→ **Stated exercise A**
Summarize the passage on Payne's murder trial in two sentences.
→ **Stated exercise B**
Drawing on the passage on Payne's murder trial, explain in one or two sentences what prompted Payne's threats to kill Armour, according to the witnesses.
→ **Stated exercise C**
Write what comes next in the passage on Payne's murder trial, picking up after its final sentence.

→ **Text shown**
## begin
The State’s case largely rested on the testimony and pretrial
statements of Payne’s associates Jermaine Strickland, Saccari
Dodson, Antoine Weddington, Calvin Daniels, Renardo Thomas, and
Marcus Bailey. Each was involved to some degree in the events that
led up to the shooting — i.e., the putative drug deal and the theft
and stripping of Armour’s car. There was also some evidence that
Weddington, Daniels, and Bailey may have been involved in the
shooting of Armour. There was testimony that, after they realized
they had been cheated by Armour, both Weddington and Bailey,
along with Payne, said they were going to kill Armour. The jury also
heard that Bailey told police that Weddington and Daniels were
with Payne during the shooting, and that Dodson relayed to police
that Daniels had said he was with Payne during the shooting.
But the jury also heard evidence showing that Payne was the
4
one who actually shot Armour. Multiple witnesses testified that
Payne threatened to kill Armour after realizing that he had been
shorted in the putative drug deal. Strickland testified that when he
declined to drive Payne and others back to Armour’s apartment,
Payne responded by stating that Armour would be dead by the
following day; Strickland said that Payne said, “Don’t worry about
it, I’m going to split the n****r’s tater.” Dodson testified that, after
Payne realized that Armour had shorted him, Payne remarked,
“When I catch him, I’m going to kill him,” or, “When I catch him, I’m
going to knock his head off.” Dodson testified that, after Armour’s
car was stolen, Payne continued to say that he wanted to kill
Armour, and threatened him directly over the telephone.
Weddington testified that after Payne learned that Armour shorted
him, Payne stated that he was going to “split [Armour’s] wig.”
Daniels testified that, after they realized that they had been
shorted, Payne said he was “going to kill” Armour.
Dodson further testified that, after hearing about Armour’s
death, he called Payne, who reported, “I got that n****r,” which
5
Dodson took to mean that Payne had killed Armour. The lead
detective on the case, JD Stephens, testified without objection that
Dodson told him that Payne admitted to shooting Armour. The State
also introduced and published to the jury an audio recording of
Detective Stephens’s interview of Dodson. On the recording, Dodson
says that Daniels reported to him that Payne had shot Armour in
the head and that Payne himself admitted to Dodson that he killed
Armour. Dodson said he thought Payne had used a .45-caliber gun,
but was uncertain.
Although Bailey insisted in his testimony that Payne never
told him that he killed Armour, Detective Stephens read most of
Bailey’s written statement to the jury, including portions in which
Bailey said that Payne had admitted to shooting Armour and that
Bailey thought Payne had used a .22-caliber pistol to do so.
Daniels testified that he learned from Dodson that “they had
just killed” Armour. Thomas testified that Daniels reported to him
that Payne had been the one who had killed Armour.
The jury proceeded to find Payne guilty of malice murder and
6
felony murder based on aggravated assault, but not guilty of felony
murder based on possession of a firearm by a convicted felon. This
appeal by Payne followed.
## end
→ **Provided data**
## begin
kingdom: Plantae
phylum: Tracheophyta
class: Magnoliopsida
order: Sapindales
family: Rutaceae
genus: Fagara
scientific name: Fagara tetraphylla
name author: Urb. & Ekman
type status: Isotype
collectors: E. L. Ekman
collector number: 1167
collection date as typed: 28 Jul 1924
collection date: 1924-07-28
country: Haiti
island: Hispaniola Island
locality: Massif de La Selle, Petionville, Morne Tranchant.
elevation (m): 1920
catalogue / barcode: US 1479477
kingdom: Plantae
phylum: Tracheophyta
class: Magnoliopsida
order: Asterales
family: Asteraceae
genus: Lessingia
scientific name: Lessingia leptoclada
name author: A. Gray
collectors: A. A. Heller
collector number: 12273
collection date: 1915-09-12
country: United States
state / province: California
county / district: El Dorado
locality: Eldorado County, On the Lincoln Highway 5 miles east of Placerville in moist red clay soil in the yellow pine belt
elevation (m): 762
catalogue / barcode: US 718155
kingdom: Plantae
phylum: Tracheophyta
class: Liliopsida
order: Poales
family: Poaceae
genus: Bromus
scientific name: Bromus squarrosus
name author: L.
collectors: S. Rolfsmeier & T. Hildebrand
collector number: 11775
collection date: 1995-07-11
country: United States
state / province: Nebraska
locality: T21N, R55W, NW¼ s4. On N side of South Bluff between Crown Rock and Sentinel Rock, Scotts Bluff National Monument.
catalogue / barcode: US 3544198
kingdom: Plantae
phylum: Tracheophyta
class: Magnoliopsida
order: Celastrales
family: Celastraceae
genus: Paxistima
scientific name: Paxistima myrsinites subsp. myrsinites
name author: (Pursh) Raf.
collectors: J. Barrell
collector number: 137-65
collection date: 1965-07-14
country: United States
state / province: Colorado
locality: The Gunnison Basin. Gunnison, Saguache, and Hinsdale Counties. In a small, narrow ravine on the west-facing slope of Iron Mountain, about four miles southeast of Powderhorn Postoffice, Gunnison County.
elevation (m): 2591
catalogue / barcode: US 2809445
## end
→ **Expected output A**
The State's case rested largely on the testimony and pretrial statements of six of Payne's associates, each of whom was involved to some degree in the events leading up to Armour's shooting. Multiple witnesses testified that Payne threatened to kill Armour after being shorted in a putative drug deal, and others reported that he admitted the killing; the jury found him guilty of malice murder and of felony murder based on aggravated assault, but not guilty of felony murder based on possession of a firearm by a convicted felon.

→ **Expected output B**
Witnesses said Payne threatened Armour after realizing that Armour had shorted him in the putative drug deal. Strickland added that Payne said Armour would be dead by the following day when Strickland declined to drive Payne and others back to Armour's apartment.

→ **Expected output C**
1. Payne argues that the trial court committed plain error
when it failed to instruct the jury that an accomplice’s testimony
must be corroborated. This claim fails at least on the third prong of
the plain-error test, because any error did not likely affect the
outcome of the proceeding.
The trial court instructed the jury under OCGA § 24-14-8 that
generally the testimony of a single witness is sufficient to establish
a fact and corroboration is not required. Payne did not request an
accomplice-corroboration charge, and the trial court did not give one.
After the trial court finished charging the jury, Payne’s counsel
stated that he had no objections. We thus review this claim only for
plain error. See OCGA § 17-8-58 (b) (“Failure to object in accordance
with subsection (a) of this Code section shall preclude appellate
review of such portion of the jury charge, unless such portion of the
jury charge constitutes plain error which affects substantial rights
7
of the parties. Such plain error may be considered on appeal even if
it was not brought to the court’s attention as provided in subsection
(a) of this Code section.”).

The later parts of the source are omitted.